Chocolate syrup is easy to make, and allows for endless flavor combinations. Create a syrup that is a mixture of chocolate and fruit, chocolate and mint, chocolate and malt or other delicious chocolate combinations. Homemade chocolate syrup is an inexpensive alternative to store bought kinds, and doesn't use ingredients like high fructose corn syrup as its base.
Use chocolate syrup as a pancake topping, mixed with milk, or as a drizzle over pies and ice cream.
Chocolate Syrup Recipe
Use this simple recipe as a base for other flavors.
- 1/2 cup cocoa powder
- 1 cup water
- 2 cups sugar
- 1/3 teaspoon salt
- 1/4 teaspoon vanilla
- Heat the water in a pan and add the cocoa powder.
- Stir well to dissolve.
- Add the sugar and bring the mixture to a boil.
- Boil for three minutes, and then remove from heat.

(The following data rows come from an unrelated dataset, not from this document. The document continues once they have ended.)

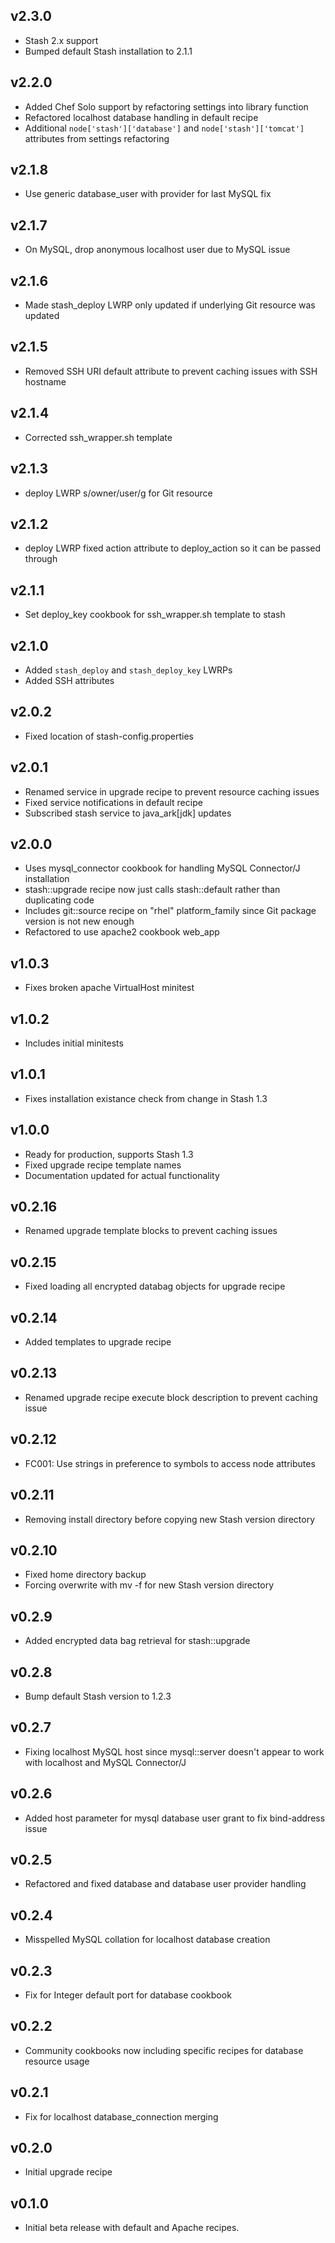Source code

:## v2.3.0

* Stash 2.x support
* Bumped default Stash installation to 2.1.1

## v2.2.0

* Added Chef Solo support by refactoring settings into library function
* Refactored localhost database handling in default recipe
* Additional `node['stash']['database']` and `node['stash']['tomcat']` attributes from settings refactoring

## v2.1.8 ##

* Use generic database_user with provider for last MySQL fix

## v2.1.7 ##

* On MySQL, drop anonymous localhost user due to MySQL issue

## v2.1.6 ##

* Made stash_deploy LWRP only updated if underlying Git resource was updated

## v2.1.5 ##

* Removed SSH URI default attribute to prevent caching issues with SSH hostname

## v2.1.4 ##

* Corrected ssh_wrapper.sh template

## v2.1.3 ##

* deploy LWRP s/owner/user/g for Git resource

## v2.1.2 ##

* deploy LWRP fixed action attribute to deploy_action so it can be passed through

## v2.1.1 ##

* Set deploy_key cookbook for ssh_wrapper.sh template to stash

## v2.1.0 ##

* Added `stash_deploy` and `stash_deploy_key` LWRPs
* Added SSH attributes

## v2.0.2

* Fixed location of stash-config.properties

## v2.0.1

* Renamed service in upgrade recipe to prevent resource caching issues
* Fixed service notifications in default recipe
* Subscribed stash service to java_ark[jdk] updates

## v2.0.0

* Uses mysql_connector cookbook for handling MySQL Connector/J installation
* stash::upgrade recipe now just calls stash::default rather than duplicating
  code
* Includes git::source recipe on "rhel" platform_family since Git package
  version is not new enough
* Refactored to use apache2 cookbook web_app

## v1.0.3

* Fixes broken apache VirtualHost minitest

## v1.0.2

* Includes initial minitests

## v1.0.1

* Fixes installation existance check from change in Stash 1.3

## v1.0.0

* Ready for production, supports Stash 1.3
* Fixed upgrade recipe template names
* Documentation updated for actual functionality

## v0.2.16

* Renamed upgrade template blocks to prevent caching issues

## v0.2.15

* Fixed loading all encrypted databag objects for upgrade recipe

## v0.2.14

* Added templates to upgrade recipe

## v0.2.13

* Renamed upgrade recipe execute block description to prevent caching issue

## v0.2.12

* FC001: Use strings in preference to symbols to access node attributes

## v0.2.11

* Removing install directory before copying new Stash version directory

## v0.2.10

* Fixed home directory backup
* Forcing overwrite with mv -f for new Stash version directory

## v0.2.9

* Added encrypted data bag retrieval for stash::upgrade

## v0.2.8

* Bump default Stash version to 1.2.3

## v0.2.7

* Fixing localhost MySQL host since mysql::server doesn't appear to work with
  localhost and MySQL Connector/J

## v0.2.6

* Added host parameter for mysql database user grant to fix bind-address issue

## v0.2.5

* Refactored and fixed database and database user provider handling

## v0.2.4

* Misspelled MySQL collation for localhost database creation

## v0.2.3

* Fix for Integer default port for database cookbook

## v0.2.2

* Community cookbooks now including specific recipes for database resource usage

## v0.2.1

* Fix for localhost database_connection merging

## v0.2.0

* Initial upgrade recipe

## v0.1.0

* Initial beta release with default and Apache recipes.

- Add the salt and vanilla and allow it to cool.
Store in a tightly sealed, refrigerated jar for up to 6 months.
Snow Cone Syrup Recipe
Contributed by By Erin Coleman, R.D., L.D., Registered and Licensed Dietitian
Don't chase the ice cream truck. Make your own snow cone at home with this syrup recipe.
- 1 envelope powdered lemonade drink mix
- 1 envelope powdered unsweetened cherry-flavored Kool-aid drink mix
- 2 cups sugar
- 1 cup water
- Combine all ingredients in a small saucepan and stir well.
- Warm the mixture over low heat, stirring constantly, until the sugar and flavoring dissolve.
- Cool the mixture and place it in a clean container for pouring.
- Top crushed ice with the syrup to enjoy a refreshing snow cone.
- Store the syrup in an airtight container in the refrigerator for up to five days. You can also freeze it for up to six months. Thaw in the refrigerator.
The Key to Syrup Recipes
The key step in recipes for syrup involves boiling sugar, so great care must be taken to prevent scorching; stir the mixture continuously. Do not skimp on heating time or temperature, since the sugar may not dissolve completely if adjustments are made. Some recipes call for using Karo or corn syrup instead of granulated sugar because it is already a liquid sweetener; be sure to use appropriate proportions and treat the mixture just as carefully. Hot sugar mixtures can splatter and cause serious burns, so do not let children participate in making the syrup. For a more fluid mixture, add additional water; reduce the water proportion for dense syrup to use as a topping or icing. Don't be timid about experimenting with new flavors and alternative combinations to create your own signature blend.